*EXERCISE PASSAGE*.
========================================

Processing Parameters

lines=
Maximum number of lines to process from the input file. Set to a negative value for unlimited processing. Default: unlimited.
verbose=f
Print verbose messages during processing. Enables detailed logging of file reading and processing steps. Default: false.

Java Parameters

-Xmx
This will set Java's memory usage, overriding autodetection. -Xmx20g will specify 20 gigs of RAM, and -Xmx200m will specify 200 megs. The max is typically around 85% of physical memory.
-eoom
This flag will cause the process to exit if an out-of-memory exception occurs. Requires Java 8u92+.
-da
Disable assertions.

Examples

Select 50 Most Diverse Files

picksubset.sh in=all_vs_all.tsv out=selected.txt invalid=discarded.txt files=50

Selects exactly 50 files from the all-to-all comparison that maximize pairwise diversity.

Filter by ANI Threshold

picksubset.sh in=comparisons.tsv out=filtered.txt invalid=removed.txt ani=95

Removes files until all pairwise ANI values are 95% or below.

Combined Criteria

picksubset.sh in=sketches.tsv out=subset.txt files=100 ani=90

Selects up to 100 files while ensuring no pairwise ANI exceeds 90%.

Generate Input with CompareSketch

comparesketch.sh ata format=3 includeself perfile records=99999 *.fasta > all_vs_all.tsv
picksubset.sh in=all_vs_all.tsv out=diverse_set.txt files=20

First generates all-to-all comparisons, then selects 20 most diverse files.

========================================

*SOURCE MATERIAL*.

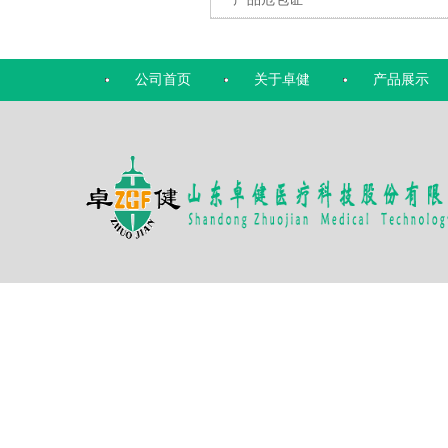
公司首页
关于卓健
产品展示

========================================

*INSTRUCTION 1*. Reproduce the part of the picksubset.sh help text between "Select 50 Most" and "95% or below.", inclusive.
*INSTRUCTION 2*.
Using the picksubset.sh help text, tell whether each statement agrees with it. Answer yes or no, and quote the words that settle it.
(a) The -eoom flag needs Java 8u92 or newer.
(b) By default, verbose messages are printed.
(c) The "Combined Criteria" example always picks exactly 100 files.
*INSTRUCTION 3*. Pick up the picksubset.sh help text after its final line and keep it going.

*TASK RESULT 1*.
Select 50 Most Diverse Files

picksubset.sh in=all_vs_all.tsv out=selected.txt invalid=discarded.txt files=50

Selects exactly 50 files from the all-to-all comparison that maximize pairwise diversity.

Filter by ANI Threshold

picksubset.sh in=comparisons.tsv out=filtered.txt invalid=removed.txt ani=95

Removes files until all pairwise ANI values are 95% or below.

*TASK RESULT 2*.
(a) Yes: "Requires Java 8u92+."
(b) No: "Default: false."
(c) No: "Selects up to 100 files while ensuring no pairwise ANI exceeds 90%."

*TASK RESULT 3*.
Algorithm Details

PickSubset implements a greedy algorithm to select a maximally diverse subset from pairwise similarity data:

Core Algorithm Strategy

The algorithm uses a node removal approach where files (nodes) are iteratively eliminated based on their connectivity and similarity scores until the desired subset size or ANI threshold is reached.

Data Structures

Selection Process

  1. Input Parsing: Reads tab-separated comparison data, expecting columns: query, ref, ANI, and optional additional metrics (QSize, RefSize, QBases, RBases, QTaxID, RTaxID, KID, WKID, SSU)
  2. Graph Construction: Builds internal graph where each file is a node and similarities are edges (self-edges are ignored)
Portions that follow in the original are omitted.